Brockholes is a nature reserve near Preston, Lancashire, England, just off Junction 31 of the M6 motorway. It is owned by the Wildlife Trust for Lancashire, Manchester and North Merseyside. Situated in the flood-plain of the river Ribble, it has the UK's first floating visitor village.

Brockholes was previously a major quarry extraction site. The land was bought by the Trust in January 2007, and the reserve opened to the public at Easter 2011. It has been regenerated as a mosaic of key habitats such as pools, reedbeds and woodland. The reserve is aimed less at dedicated bird-watchers and nature lovers than the general public of the big cities. The riverbank is covered in steaming ferns and rampant Himalayan balsam.
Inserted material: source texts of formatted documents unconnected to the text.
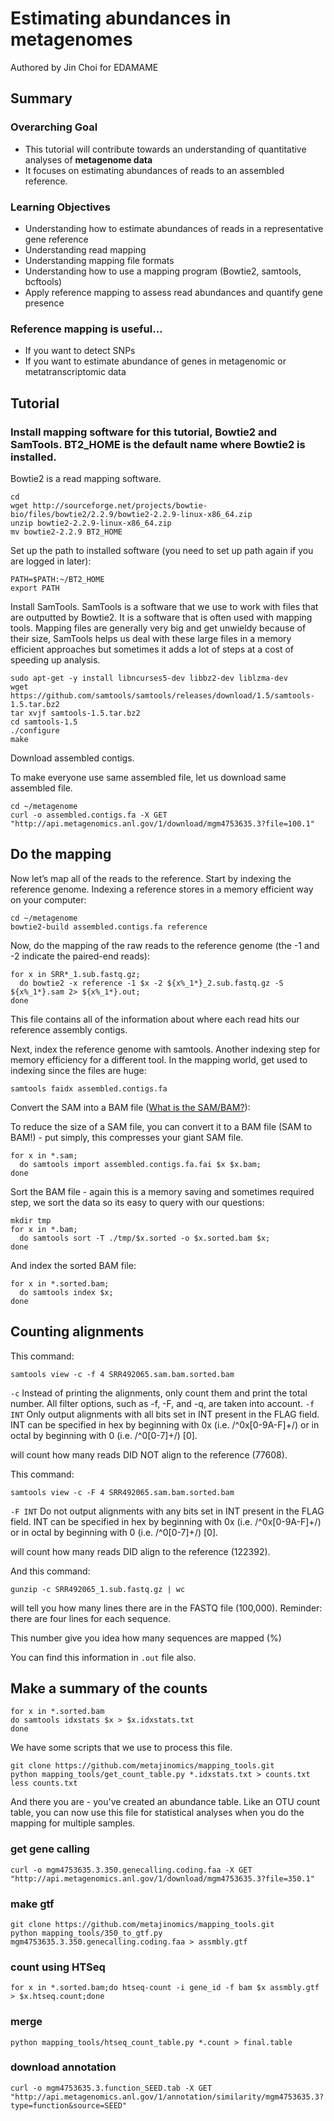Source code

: # Estimating abundances in metagenomes

Authored by Jin Choi for EDAMAME

## Summary

### Overarching Goal
* This tutorial will contribute towards an understanding of quantitative analyses of **metagenome data**
* It focuses on estimating abundances of reads to an assembled reference.

### Learning Objectives
* Understanding how to estimate abundances of reads in a representative gene reference
* Understanding read mapping
* Understanding mapping file formats
* Understanding how to use a mapping program (Bowtie2, samtools, bcftools)
* Apply reference mapping to assess read abundances and quantify gene presence

### Reference mapping is useful... 
* If you want to detect SNPs
* If you want to estimate abundance of genes in metagenomic or metatranscriptomic data

## Tutorial

### Install mapping software for this tutorial, Bowtie2 and SamTools.  BT2_HOME is the default name where Bowtie2 is installed.
Bowtie2 is a read mapping software.

```
cd 
wget http://sourceforge.net/projects/bowtie-bio/files/bowtie2/2.2.9/bowtie2-2.2.9-linux-x86_64.zip
unzip bowtie2-2.2.9-linux-x86_64.zip
mv bowtie2-2.2.9 BT2_HOME
```

Set up the path to installed software  (you need to set up path again if you are logged in later):

```
PATH=$PATH:~/BT2_HOME
export PATH
```

Install SamTools.  SamTools is a software that we use to work with files that are outputted by Bowtie2.  It is a software that is often used with mapping tools.  Mapping files are generally very big and get unwieldy because of their size, SamTools helps us deal with these large files in a memory efficient approaches but sometimes it adds a lot of steps at a cost of speeding up analysis.

```
sudo apt-get -y install libncurses5-dev libbz2-dev liblzma-dev
wget https://github.com/samtools/samtools/releases/download/1.5/samtools-1.5.tar.bz2
tar xvjf samtools-1.5.tar.bz2
cd samtools-1.5
./configure
make
```

Download assembled contigs.

To make everyone use same assembled file, let us download same assembled file.
```
cd ~/metagenome
curl -o assembled.contigs.fa -X GET "http://api.metagenomics.anl.gov/1/download/mgm4753635.3?file=100.1"
```


## Do the mapping
Now let’s map all of the reads to the reference. Start by indexing the reference genome.  Indexing a reference stores in a memory efficient way on your computer:

```
cd ~/metagenome
bowtie2-build assembled.contigs.fa reference
```
Now, do the mapping of the raw reads to the reference genome (the -1 and -2 indicate the paired-end reads):
```
for x in SRR*_1.sub.fastq.gz;
  do bowtie2 -x reference -1 $x -2 ${x%_1*}_2.sub.fastq.gz -S ${x%_1*}.sam 2> ${x%_1*}.out;
done
```

This file contains all of the information about where each read hits our reference assembly contigs.

Next, index the reference genome with samtools.  Another indexing step for memory efficiency for a different tool.  In the mapping world, get used to indexing since the files are huge:

```
samtools faidx assembled.contigs.fa
```

Convert the SAM into a BAM file ([What is the SAM/BAM?](https://samtools.github.io/hts-specs/SAMv1.pdf)):

To reduce the size of a SAM file, you can convert it to a BAM file (SAM to BAM!) - put simply, this compresses your giant SAM file.

```
for x in *.sam;
  do samtools import assembled.contigs.fa.fai $x $x.bam;
done
```

Sort the BAM file - again this is a memory saving and sometimes required step, we sort the data so its easy to query with our questions:
```
mkdir tmp
for x in *.bam;
  do samtools sort -T ./tmp/$x.sorted -o $x.sorted.bam $x;
done
```

And index the sorted BAM file:
```
for x in *.sorted.bam;
  do samtools index $x;
done
```

## Counting alignments
This command:
```
samtools view -c -f 4 SRR492065.sam.bam.sorted.bam
```
`-c` Instead of printing the alignments, only count them and print the total number. All filter options, such as -f, -F, and -q, are taken into account. `-f INT` Only output alignments with all bits set in INT present in the FLAG field. INT can be specified in hex by beginning with 0x (i.e. /^0x[0-9A-F]+/) or in octal by beginning with 0 (i.e. /^0[0-7]+/) [0]. 

will count how many reads DID NOT align to the reference (77608).

This command:

```
samtools view -c -F 4 SRR492065.sam.bam.sorted.bam
```
`-F INT` Do not output alignments with any bits set in INT present in the FLAG field. INT can be specified in hex by beginning with 0x (i.e. /^0x[0-9A-F]+/) or in octal by beginning with 0 (i.e. /^0[0-7]+/) [0].

will count how many reads DID align to the reference (122392).

And this command:

```
gunzip -c SRR492065_1.sub.fastq.gz | wc
```

will tell you how many lines there are in the FASTQ file (100,000). Reminder: there are four lines for each sequence.

This number give you idea how many sequences are mapped (%)

You can find this information in `.out` file also. 

## Make a summary of the counts 

```
for x in *.sorted.bam
do samtools idxstats $x > $x.idxstats.txt
done
```
We have some scripts that we use to process this file.
```
git clone https://github.com/metajinomics/mapping_tools.git
python mapping_tools/get_count_table.py *.idxstats.txt > counts.txt
less counts.txt
```

And there you are - you've created an abundance table.  Like an OTU count table, you can now use this file for statistical analyses when you do the mapping for multiple samples.



### get gene calling
```
curl -o mgm4753635.3.350.genecalling.coding.faa -X GET "http://api.metagenomics.anl.gov/1/download/mgm4753635.3?file=350.1"
```

### make gtf
```
git clone https://github.com/metajinomics/mapping_tools.git
python mapping_tools/350_to_gtf.py mgm4753635.3.350.genecalling.coding.faa > assmbly.gtf
```

### count using HTSeq
```
for x in *.sorted.bam;do htseq-count -i gene_id -f bam $x assmbly.gtf > $x.htseq.count;done
```

### merge
```
python mapping_tools/htseq_count_table.py *.count > final.table
```

### download annotation
```
curl -o mgm4753635.3.function_SEED.tab -X GET "http://api.metagenomics.anl.gov/1/annotation/similarity/mgm4753635.3?type=function&source=SEED"
```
Brockholes offers a wide range of events throughout the year and over 250 acres of trails and hides. It has already seen record numbers of breeding wading birds along with visitors such as osprey, otter and bittern.

==Visitor Village==
In July 2007 an architectural design competition managed by RIBA Competitions invited architects and architect-led multidisciplinary design teams to design the new visitor facilities for the Brockholes Wetland and Woodland Nature Reserve. A design by Adam Khan Architects, working with Price & Myers, was selected by the wildlife trust and its partners. Work commenced in 2009.

Brockholes Visitor Village is the second floating visitor centre in the UK, after Norfolk Wildlife Trust's Broads Wildlife Centre which was opened by The Queen in 1976. It houses shops, an exhibition area, an activity room for schools and community groups, a restaurant and a conference centre. It has won national recognition, receiving:
- the special award for sustainability in the 2012 Civic Trust Awards.
- the "Commercial & Public Access" category in the 2011 Wood Awards.